For many reasons, randomized prospective studies, though essential, are rare in paediatric HIV infection. Experience from retrospective cohort analysis may partly compensate this scarcity. Our study reports results of HAART efficiency in children with maternofoetal HIV-1 infection over a 15-year period. Recently published retrospective data from the COHERE group suggested that after 5 years of HAART introduced in early infancy, 12% of the children presented with virological failure and up to 20.3% by the age of 8 . Overall, 57% of our patients presented with virological failure 5 years after initiation of HAART. This difference may be explained by the fact that median age at entry was higher in our cohort. Indeed, even though age is not significantly associated with VCR duration in our cohort, other VCRassociated variables are related with age. Moreover, most patients in the COHERE study are anti retroviral naives, while half and two-thirds of our patients had been previously exposed to mono or dual ART respectively. Although, currently not recommended, these practices were common before the availability of HAART.
Results from the randomized open label prospective multicentric study conducted by PENTA/pACTG groups showed that first-line HAART with PI gives similar virological results as nNRTI-based HAART four years after initiation (-3.16 versus-3.31 log10 copies/ml respectively; p=0.26). At the end of the trial after 5 years of followup, 57% of the children had persistent VCR on first HAART regimen with no class difference (PI versus nNRTI) . At the same endpoint, we found that more than 62% of our patients receiving nNRTI-based HAART were on controlled viral suppression and less than 30% in the PI patient group (figure 1c, p=0.03). One of the reasons that may, in part, explain this discrepancy is that when HAART became widely available, we believed that the simplest the treatment was, the better it would be taken. Meanwhile, given the low genetic barrier of the n
NRTI class, once daily Efavirenz was prescribed to the presumed most adherent children, potentially introducing a selection bias whereas BID boosted-Lopinavir was used in other children in the PI based regimen. Frange et al. recently published data on a cohort of 46 naïves HIV-1 infected children treated with boosted-Lopinavir-based HAART. They showed that after 12 months of follow-up in real life conditions, 16.3% of patients presented with VF (after an initial virological success) . These results are close to those found in our cohort; 23% of VF in the PI-based HAART groups at month12.
Our data reports the results of the first 15 years of HAART practice in children using a small but homogenous “real life” cohort. All the children follow up was conducted by a single practitioner and treatment strategies were adapted from the successive French national guidelines.
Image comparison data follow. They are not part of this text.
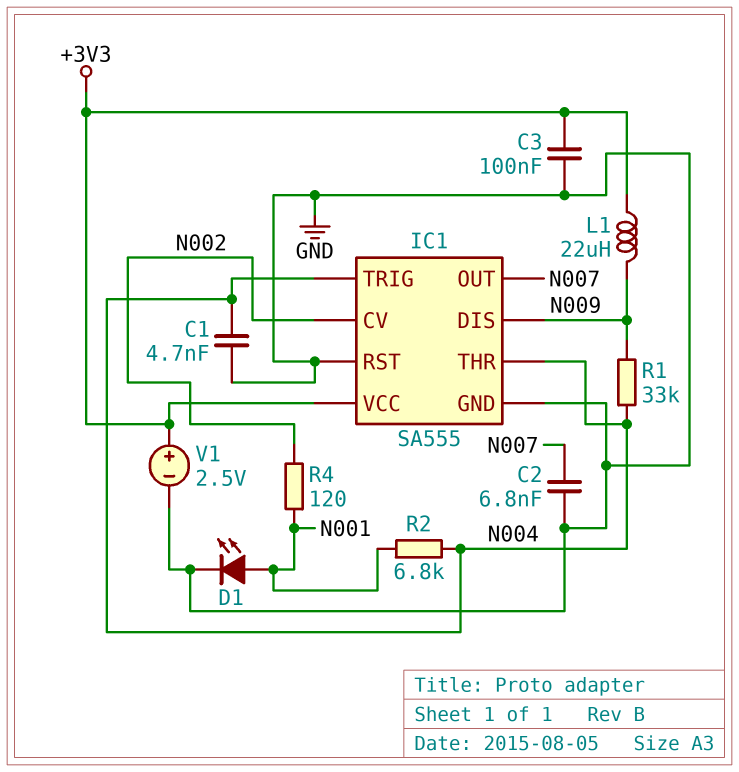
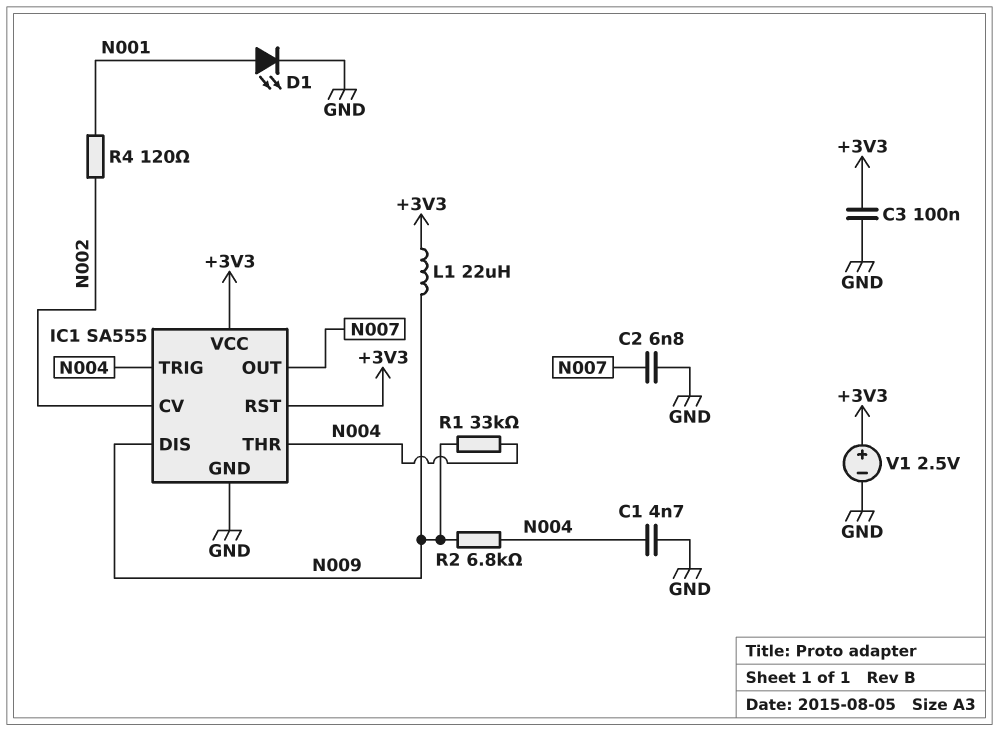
IC1 pin RST: GND -> +3V3
R2: 6.8k (N001, N004) -> 6.8k (N004, N009)

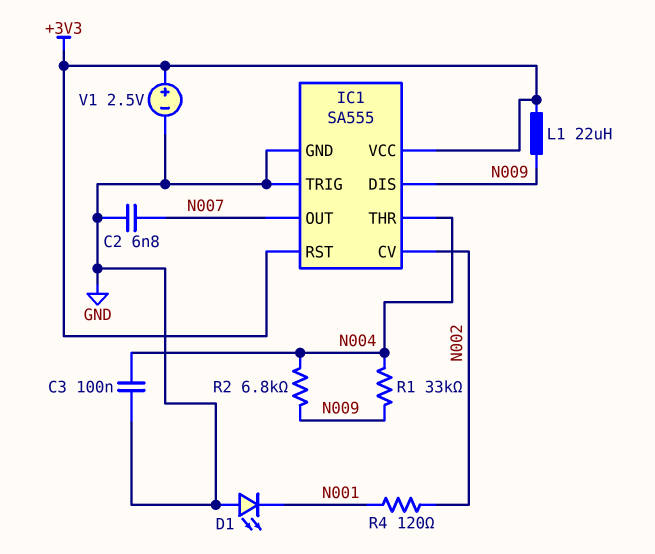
C1: 4.7nF (GND, N004) -> none
C3: 100nF (+3V3, GND) -> 100nF (GND, N004)
D1: LED (A N001, K GND) -> LED (A GND, K N001)
IC1 pin TRIG: N004 -> GND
Surprisingly we observed that nNRTI-based HAART gave better results than PI-HAART. Although, children receiving these nNRTI combinations may have been unintentionally selected, we recommend further investigations to assess PI- and nNRTI-HAART regimens virological efficacy in a paediatric setting.
In 1997 we published one of the first experiences of PI based HAART in 7 HIV-1 infected children . More than ten years ago, 6 of them are still alive and in good health condition (personal data). Therefore, we still believe that, besides prospective randomised studies, retrospective analysis of “real life” condition data in observational cohort may contribute to a better understanding of non optimal virological care.